EXERCISE AIM: Each record that follows should be transcribed word for word.

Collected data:
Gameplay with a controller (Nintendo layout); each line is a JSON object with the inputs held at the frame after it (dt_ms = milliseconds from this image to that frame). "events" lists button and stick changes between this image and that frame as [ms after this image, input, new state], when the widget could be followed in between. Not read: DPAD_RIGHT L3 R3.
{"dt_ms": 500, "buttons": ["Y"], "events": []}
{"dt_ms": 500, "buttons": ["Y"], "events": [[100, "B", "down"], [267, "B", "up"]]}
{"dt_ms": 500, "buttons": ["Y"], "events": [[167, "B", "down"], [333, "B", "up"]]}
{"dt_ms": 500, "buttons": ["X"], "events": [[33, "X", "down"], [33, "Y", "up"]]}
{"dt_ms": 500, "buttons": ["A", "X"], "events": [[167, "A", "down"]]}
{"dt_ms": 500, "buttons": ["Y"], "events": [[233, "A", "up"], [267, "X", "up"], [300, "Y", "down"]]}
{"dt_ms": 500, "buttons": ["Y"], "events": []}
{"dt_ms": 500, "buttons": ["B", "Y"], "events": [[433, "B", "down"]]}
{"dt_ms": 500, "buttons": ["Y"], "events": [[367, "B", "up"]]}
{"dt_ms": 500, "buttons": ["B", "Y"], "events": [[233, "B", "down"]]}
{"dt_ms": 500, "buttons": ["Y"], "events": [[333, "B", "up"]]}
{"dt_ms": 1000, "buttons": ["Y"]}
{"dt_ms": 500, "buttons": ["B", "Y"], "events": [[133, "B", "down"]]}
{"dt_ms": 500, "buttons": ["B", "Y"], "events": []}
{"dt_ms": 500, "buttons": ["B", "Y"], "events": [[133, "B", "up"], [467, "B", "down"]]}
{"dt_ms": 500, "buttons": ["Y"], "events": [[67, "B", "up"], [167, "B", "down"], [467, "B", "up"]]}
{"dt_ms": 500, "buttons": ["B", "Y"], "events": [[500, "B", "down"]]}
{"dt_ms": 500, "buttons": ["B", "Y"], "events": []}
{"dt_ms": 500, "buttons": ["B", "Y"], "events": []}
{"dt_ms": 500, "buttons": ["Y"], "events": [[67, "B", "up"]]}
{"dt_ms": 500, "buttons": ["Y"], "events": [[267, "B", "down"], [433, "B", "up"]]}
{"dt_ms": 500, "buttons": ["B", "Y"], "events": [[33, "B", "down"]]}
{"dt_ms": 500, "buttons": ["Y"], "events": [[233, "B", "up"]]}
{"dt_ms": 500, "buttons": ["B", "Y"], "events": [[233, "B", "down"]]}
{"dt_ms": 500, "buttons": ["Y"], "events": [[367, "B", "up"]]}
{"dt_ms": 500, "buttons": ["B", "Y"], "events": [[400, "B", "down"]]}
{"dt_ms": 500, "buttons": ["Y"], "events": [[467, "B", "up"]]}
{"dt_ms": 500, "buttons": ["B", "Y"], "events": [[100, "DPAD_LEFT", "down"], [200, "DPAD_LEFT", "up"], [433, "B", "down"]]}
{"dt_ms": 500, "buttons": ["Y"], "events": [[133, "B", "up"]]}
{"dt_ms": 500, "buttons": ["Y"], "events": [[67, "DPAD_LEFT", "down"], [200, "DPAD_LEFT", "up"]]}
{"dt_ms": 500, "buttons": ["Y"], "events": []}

RESULT FOR THIS TASK:
Gameplay with a controller (Nintendo layout); each line is a JSON object with the inputs held at the frame after it (dt_ms = milliseconds from this image to that frame). "events" lists button and stick changes between this image and that frame as [ms after this image, input, new state], when the widget could be followed in between. Not read: DPAD_RIGHT L3 R3.
{"dt_ms": 500, "buttons": ["Y"], "events": []}
{"dt_ms": 500, "buttons": ["Y"], "events": [[100, "B", "down"], [267, "B", "up"]]}
{"dt_ms": 500, "buttons": ["Y"], "events": [[167, "B", "down"], [333, "B", "up"]]}
{"dt_ms": 500, "buttons": ["X"], "events": [[33, "X", "down"], [33, "Y", "up"]]}
{"dt_ms": 500, "buttons": ["A", "X"], "events": [[167, "A", "down"]]}
{"dt_ms": 500, "buttons": ["Y"], "events": [[233, "A", "up"], [267, "X", "up"], [300, "Y", "down"]]}
{"dt_ms": 500, "buttons": ["Y"], "events": []}
{"dt_ms": 500, "buttons": ["B", "Y"], "events": [[433, "B", "down"]]}
{"dt_ms": 500, "buttons": ["Y"], "events": [[367, "B", "up"]]}
{"dt_ms": 500, "buttons": ["B", "Y"], "events": [[233, "B", "down"]]}
{"dt_ms": 500, "buttons": ["Y"], "events": [[333, "B", "up"]]}
{"dt_ms": 1000, "buttons": ["Y"]}
{"dt_ms": 500, "buttons": ["B", "Y"], "events": [[133, "B", "down"]]}
{"dt_ms": 500, "buttons": ["B", "Y"], "events": []}
{"dt_ms": 500, "buttons": ["B", "Y"], "events": [[133, "B", "up"], [467, "B", "down"]]}
{"dt_ms": 500, "buttons": ["Y"], "events": [[67, "B", "up"], [167, "B", "down"], [467, "B", "up"]]}
{"dt_ms": 500, "buttons": ["B", "Y"], "events": [[500, "B", "down"]]}
{"dt_ms": 500, "buttons": ["B", "Y"], "events": []}
{"dt_ms": 500, "buttons": ["B", "Y"], "events": []}
{"dt_ms": 500, "buttons": ["Y"], "events": [[67, "B", "up"]]}
{"dt_ms": 500, "buttons": ["Y"], "events": [[267, "B", "down"], [433, "B", "up"]]}
{"dt_ms": 500, "buttons": ["B", "Y"], "events": [[33, "B", "down"]]}
{"dt_ms": 500, "buttons": ["Y"], "events": [[233, "B", "up"]]}
{"dt_ms": 500, "buttons": ["B", "Y"], "events": [[233, "B", "down"]]}
{"dt_ms": 500, "buttons": ["Y"], "events": [[367, "B", "up"]]}
{"dt_ms": 500, "buttons": ["B", "Y"], "events": [[400, "B", "down"]]}
{"dt_ms": 500, "buttons": ["Y"], "events": [[467, "B", "up"]]}
{"dt_ms": 500, "buttons": ["B", "Y"], "events": [[100, "DPAD_LEFT", "down"], [200, "DPAD_LEFT", "up"], [433, "B", "down"]]}
{"dt_ms": 500, "buttons": ["Y"], "events": [[133, "B", "up"]]}
{"dt_ms": 500, "buttons": ["Y"], "events": [[67, "DPAD_LEFT", "down"], [200, "DPAD_LEFT", "up"]]}
{"dt_ms": 500, "buttons": ["Y"], "events": []}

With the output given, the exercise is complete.